Supplied passage |
He began as part of a TEFS railway enthusiasts
group travelling from Bombay to Darjeeling, which he felt could
have made a film in itself! However, a journey across Northern India
had been the subject of earlier TV films so, having met all the
extraordinarily helpful people at the Railway Bhavan (Headquarters)
in Delhi, Ian McNulty set off, as the Indians themselves say, in
search of Paradise - going south.
But first he had to get a birth on the train out
of Bombay. It seemed there was a queue for everything except for
what he wanted. After standing in the wrong lines for three and
a half hours and having had his travellers cheques declared unacceptable,
he adopted a new tack. He sat on the desk of a supervisor
amid the usual multitude of papers and refused |
to
get up until matters were sorted out!
During his independent wanderings in search of
material for the film, Ian discovered a modern Hindu temple with
an immaculate train mounted in the middle of it!
The pilgrimage is at the centre of the Hindu religion
and the people here felt that as a modern pilgrimage is normally
by train it should feature in their temple.
On leaving the temple with thousands of other
pilgrims the was so crowded that Ian had to take to the roof with
hundreds of other travellers.
As night fell, there was one BBC Researcher with
smuts in his hair from a centaurian steam locomotive built in Glasgow,
heading further and further into the unknown. This is hardly the
image one has of refined BBC behaviour!
Naturally, the train broke down and during the
four hours that the crew spent repairing it, the whole 'train community'
descended on the local tea vendors stall.

Information provided |
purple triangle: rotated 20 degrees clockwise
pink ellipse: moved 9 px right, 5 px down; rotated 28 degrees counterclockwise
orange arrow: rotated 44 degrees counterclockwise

Do this | Write out word for word the part of the account of Ian McNulty's Indian rail journey between "As night fell, there" and "refined BBC behaviour!", inclusive.

Full solution |
As night fell, there was one BBC Researcher with
smuts in his hair from a centaurian steam locomotive built in Glasgow,
heading further and further into the unknown. This is hardly the
image one has of refined BBC behaviour!